- [Task requirements]: Extend the forum post below about a weekly toning workout plan, picking up after its last line.

Workout plan-32 year old female

joneshomes

New member
Sorry so long!
Hello! I’m trying to tone up (nothing major, just hoping my stomach will flatten a tiny bit and maybe arms/legs less flabby). I had two children which didn’t help I’m sure but overall I’m just generally never been “toned”. I’m 5’ 8” ~150#. I do the following:
Mondays 5-15 minutes of arm toning and then a one mile walk/jog.
Tuesdays just walking/running (try to get 10k steps in the day)
Wednesday 10-15 minutes of leg toning and then a 0.5-1 mile walk/jog.
Thursday same as Tuesday
Friday 5-15 minutes of core toning and then a 0.5-1 mile walk/jog.

I struggle to work out in the evening and I work during the day, so mornings are when I work out and I’m already getting up at 4:30 so that’s my excuse for the short exercises. I usually do 10-15m videos (MadFit) but sometimes I just am run down and just do 5 minutes.

My question is, will this tone me up or do I need to double the times? I’m not overly worried about losing weight exactly-I’ll do that on the food end, I did that a few years ago before kids, went from 163# to 137# basically doing yoga/walking and watching caloric intake, so I think I can do that on the food end (less beer probably would help), but am I going to see any sort of muscle toning or increased strength on only 10-15m of targeted toning on a body part per week? Or do I need to be hitting a body part (e.g. arms) multiple times a week to visibly increase strength/tone?

Thank you in advance!!!!

- [Dataset section]:
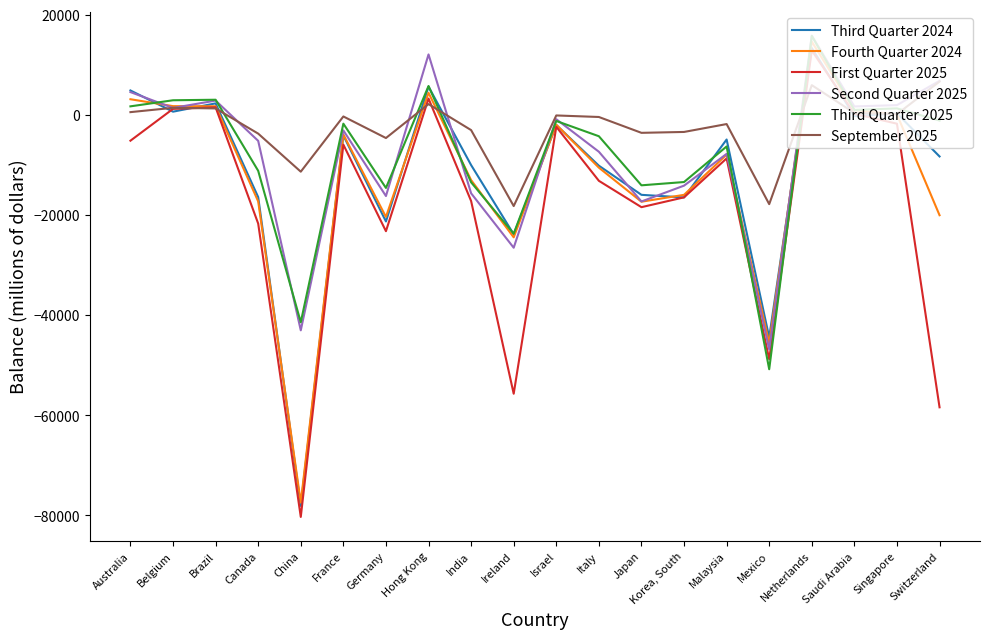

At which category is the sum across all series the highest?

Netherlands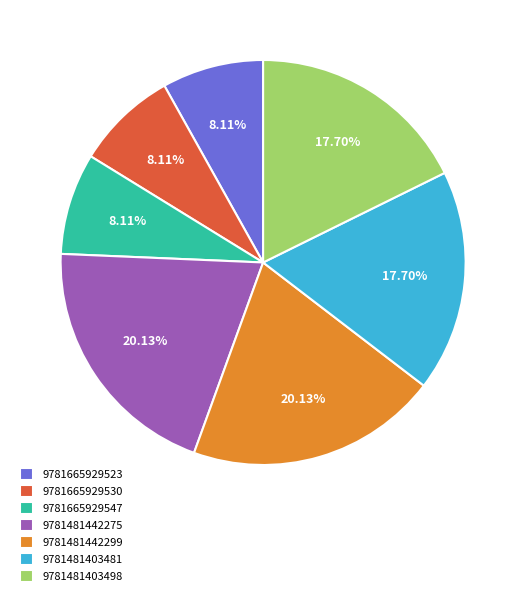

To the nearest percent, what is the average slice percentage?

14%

- [Answer box]:
@joneshomes Whatever motivates you to be active is the right answer starting out. It sounds like you have more than 10-15 mins if you're walking/running as well. You're already aware that fast loss happens with diet so you might consider dropping the walking/running and doing longer periods of focused strength and hypertrophy training. Figure in a way to get the kids to go on walks and runs with you. Throw them in a pull behind carriage and ride your bike or if they're old enough to ride their own bike jog beside while they ride. Really though you don't need to cardio to make strength and hypertrophy gains. I've had to drop cardio over the past year bc we had another child and we also have a toddler. Eventually I'll add it back when I can bc I do think cardio is good for well rounded fitness but for now I'm just focusing on size and strength.

I think it's worth pointing out that "toning" is generally not a real thing. It's a generic buzzword often used to sell bs fitness equipment and programs. You can build muscle via hypertrophy training and you can burn fat via caloric restriction and cardiovascular training but that's about it. Programs that promote toning often focus on low weight and high reps and circuit style training. These types of workouts can make you feel like youre doing a lot of work but chances are it's not accomplishing what you think it is. Women's fitness can be notoriously bad for this because women have this fear they'll suddenly look like Arnold is they lifting anything heavier than 10lbs. These workouts can often be pretty grueling which is also demotivating. Lifting weights burns a surprisingly low amount of calories compared to what it feels like and you can't spot reduce fat from arms or belly by doing curls or crunches.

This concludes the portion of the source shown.